> **Quoted passage**
■ ■ ■ ■ ■ ■ ■
Autodoc’s decision to halt its listing last week carries a hard lesson for other European IPO hopefuls about the need to price deals conservatively despite the strength of wider equity markets.

The German e-retailer cancelled its Frankfurt IPO on the last day of bookbuild, despite being three times covered, according to reports by this news service last week.

“Autodoc’s situation is frankly emblematic of where we are with European IPOs right now,” said an ECM banker. “Markets are what they are, and frankly, they’re not being particularly accommodating. When you’ve got a solid business like Autodoc, undoubtedly good fundamentals and market positioning, yet they still pull the plug, that tells you everything.”

This book in Autodoc’s IPO was filled mostly by hedge funds with fewer long-only institutions with several investors pushing back on the valuation, as reported.

The challenges for Autodoc are the first real indicator that European IPOs remain harder to get across the line than the performance of the Stoxx 600 would suggest they should be; the European benchmark is up around 16% from its most recent low after US President Donald Trump’s “Liberation Day” tariff announcement on 2 April.
■ ■ ■ ■ ■ ■ ■
(Saved entries)

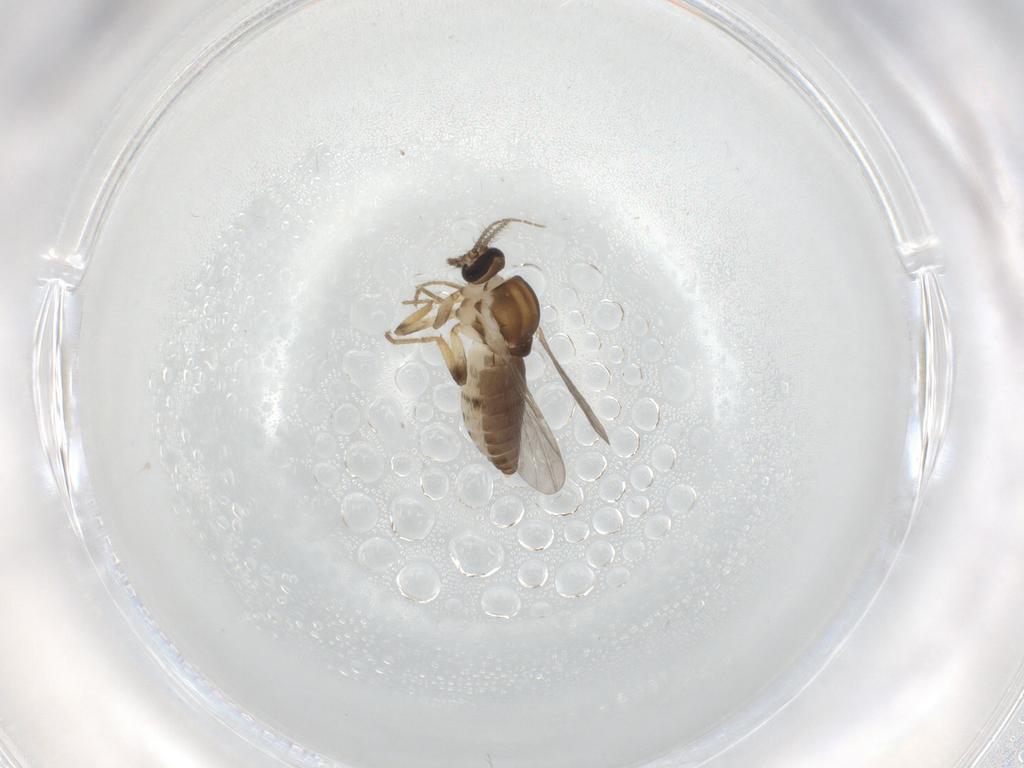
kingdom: Animalia
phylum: Arthropoda
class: Insecta
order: Diptera
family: Ceratopogonidae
■ ■ ■ ■ ■ ■ ■
> **Problem to solve**
According to the passage on Autodoc's IPO, how many times covered was the book when the company cancelled its Frankfurt listing? The items were drawn from a separate source.

> **Task response**
Three times covered.